Аг-га-а, Василий Петрович! Попробуй переступи этот закон!
Василий был уведомлен об этом. Не Серафимой Григорьевной и, разумеется, не Ангелиной, а Ветошкнным.
Тогда Василий спросил жену:
– Ты, конечно, я думаю, не будешь противиться передаче дома завкому?
Ангелина ответила слезами. Далее спрашивать ее было не о чем. И Василий Петрович больше не заговаривал на эту тему. Он вообще почти не говорил дома за последние дни. С каждым часом ему становилось понятнее, что нужно делать и как нужно поступить.
С ним здесь было в разладе все, и только одноглазая собачонка Шутка соглашалась на все. Хоть в огонь, хоть в воду со своим таким большим, таким добрым другом! Шутка не знала, что это он сделал ее кривой. Но если б и знала, разве от нее можно было ожидать измены четырехлетней дружбе? Она же ровесница дома, она пришла сюда щенком.
Осуществлять намеченное Василий начал с пруда. Он велел приехать вечером сыну Ивану, затем пригласил соседского парня и, наконец, позвал Прохора Кузьмича. Когда они собрались у пруда, Василий сказал:
– Сейчас мы будем переносить изгородь на старое место. По эту сторону пруда, чтобы восстановить законные границы участка.
Никто не задал ни одного вопроса. Видимо, всем было понятно, что это означает.
Когда изгородь, расчлененная на звенья, была перенесена наполовину, из дома выбежала Серафима Григорьевна:
– Это что же такое, Василий Петрович?
– Это возвращение государству государственных владений, что, понимаете, может производиться без оформления у нотариуса и согласия супруги…
После того как пруд оказался за изгородью, Василий увидел в кустах знакомые горящие мальчишечьи глаза. Увидев их, он сказал:
– Подойдите ко мне… не бойтесь меня.
Он произнес эти слова до того задушевно, что подошли сразу три мальчика.
– Теперь можете ловить рыбу сколько вздумается. Но если вы умные и честные хозяева, снимайте с крючка молодых карпиков и пускайте обратно.
– Хорошо, – сказал один из мальчиков. Это был сын той самой Агафьи из прокатного цеха, о которой говорил Копейкин.

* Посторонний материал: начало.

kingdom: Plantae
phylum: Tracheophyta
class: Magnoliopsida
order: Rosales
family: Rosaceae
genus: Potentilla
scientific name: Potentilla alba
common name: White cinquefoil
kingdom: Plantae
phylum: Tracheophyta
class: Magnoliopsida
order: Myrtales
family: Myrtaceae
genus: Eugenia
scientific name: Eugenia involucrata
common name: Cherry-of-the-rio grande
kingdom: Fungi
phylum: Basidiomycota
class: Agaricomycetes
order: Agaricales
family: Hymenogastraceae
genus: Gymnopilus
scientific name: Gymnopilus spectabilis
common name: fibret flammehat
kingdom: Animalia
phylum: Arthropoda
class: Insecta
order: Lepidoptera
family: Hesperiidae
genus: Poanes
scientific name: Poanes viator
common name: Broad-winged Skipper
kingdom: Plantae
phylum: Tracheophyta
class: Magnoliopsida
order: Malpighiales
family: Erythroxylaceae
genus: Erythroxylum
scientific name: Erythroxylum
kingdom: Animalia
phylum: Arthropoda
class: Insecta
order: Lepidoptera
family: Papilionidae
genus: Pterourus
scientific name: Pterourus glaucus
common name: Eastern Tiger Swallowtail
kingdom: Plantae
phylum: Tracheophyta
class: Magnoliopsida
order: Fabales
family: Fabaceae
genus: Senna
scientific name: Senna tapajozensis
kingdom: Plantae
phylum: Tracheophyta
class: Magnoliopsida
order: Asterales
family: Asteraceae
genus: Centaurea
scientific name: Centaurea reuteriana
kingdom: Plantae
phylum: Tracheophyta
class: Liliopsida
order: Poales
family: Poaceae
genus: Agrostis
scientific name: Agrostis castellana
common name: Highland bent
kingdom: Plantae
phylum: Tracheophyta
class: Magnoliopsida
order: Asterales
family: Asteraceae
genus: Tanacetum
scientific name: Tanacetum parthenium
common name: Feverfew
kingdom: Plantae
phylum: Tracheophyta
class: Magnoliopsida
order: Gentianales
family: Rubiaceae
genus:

Но сказанного Василию показалось мало. Василий хотел и не находил слов, чтобы объяснить ребятам, почему он в то воскресное утро бросился на них. Пораздумав, он сказал:
– А тогда я был пьян, ребята. Сильно меня напоила одна старая ведьма страшным зельем. А теперь я пить бросил. Навсегда. Будем знакомы.
Василий каждому из мальчишек пожал руку. А старик Копейкин, прислонившись к сосне, смотрел и слушал, – как он мог делать другое, когда так хорошо отозвалась теперь его сказка! Выздоравливал его любимец, которого он считал за сына.
Многое не так просто на белом свете…
– Что же дальше ты будешь делать, хозяин? – спросила Василия Серафима. – Какой высший суд будешь вершить в своем владений?
Василий ответил на это без улыбки, но и без злобы:
– Сегодня вечером будет продолжаться распад колониальной системы. Африку отдам африканцам… Она принадлежала мне до супружеского союза с Ангелиной Николаевной. Не так ли?
Вечером был отгорожен садовый участок, где стоял первый домик, с которого все и началось. Когда это было сделано, Василий сказал Прохору Кузьмичу с тем же юморком, без улыбки:
– Это моя единоличная недвижимая частная, понимаешь, собственность, принадлежащая мне одному но всем законам. Будешь жить в этой моей частной собственности. Будешь мне вносить, понимаешь, для проформы положенные по незыблемым коммунальным ставкам рубли и копейки. А в остальном ты никому и ничем не обязан.
Он произносил все это как шутейший манифест раскрепостителя. Но шутейность вдруг оставила Василия, и он, припав к груди Копейкина, стал просить его дрожащим голосом:
– Прости меня, Прохор Кузьмич, за мою слепоту и за все…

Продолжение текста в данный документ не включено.